The nurse promptly handed over a third suction, allowing me to tamponade the bleeding with a cottonoid. A pre-loaded temporary clip was transferred, which reduced the flow of blood to the aneurysm and allowed us to visualise the site of rupture, so that we could place a permanent clip to secure the aneurysm. The nurse almost guided my hands naturally through the critical steps, transforming an emotional response into an intuitive one, resulting in a successful outcome. “The difference between triumph and disaster isn’t about the willingness to take risks,” says famous writer-surgeon Atul Gawande, “it’s about the mastery of rescue.”

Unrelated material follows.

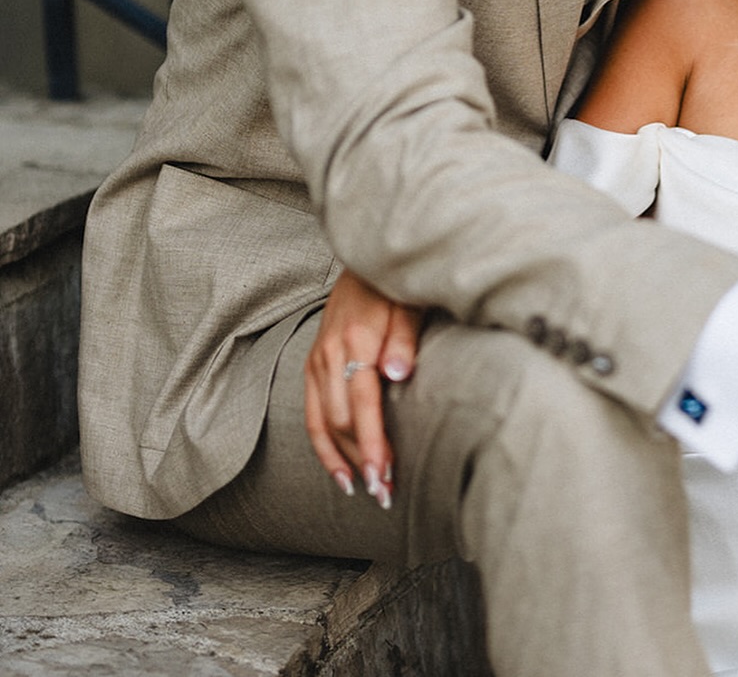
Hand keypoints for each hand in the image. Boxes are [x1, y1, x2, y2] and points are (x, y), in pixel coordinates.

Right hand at [304, 266, 424, 506]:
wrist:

I leaned—metaphorically, not literally—a lot on my nurses as a young doctor. What I gleaned from them in my training couldn’t be learned from textbooks or even other doctors. I started my training in neurosurgery as a registrar in the neuro ICU at the Christian Medical College in Vellore. The nurses taught me little tricks such as how to insert lines, adjust ventilator settings, manoeuvres to reduce intracranial pressure, and even decide on the right time to get a scan done in critical patients. They would even allow me to get a few winks of sleep while they salvaged a critical patient overnight and were happy to hand over the credit to me in front of the chief the next morning.

Even today, there are nurses who offer me suggestions on how to make the operation better and I am indebted to them for those. They pick up nuances from working with other surgeons, find it relatively effortless to enhance the quality of the current case, and don’t hesitate to impart that knowledge. We are fortunate to be surrounded by nurses who are astute, wise, and compassionate. There must be a karmic connection for me to have been born on a day that’s celebrated as International Nurses Day, commemorating the birth of Florence Nightingale (on May 12 in 1820), the foundational philosopher of modern nursing.

There are some surgeons who will not operate on certain cases if their dedicated nurse is not available on that day. Some departments have that luxury, others don’t. “If you’re not in sync with your wife, it is okay, but make sure you get along with your surgical nurse!” a famous surgeon once said in a conference, when he spoke about how to deal with intra-operative aneurysm ruptures. To circumvent this, Prof Mahmut Gazi Yasargil, now in his 90s and who is hailed as one of the greatest neurosurgeons of the 20th century, was married to Dianne, the nurse in charge of his operating suite and who assisted him in almost all his surgeries for several decades. Now that gives work from home a whole new meaning.

The writer is practicing neurosurgeon at Wockhardt Hospitals and Honorary Assistant Professor of Neurosurgery at Grant Medical College and Sir JJ Group of Hospitals.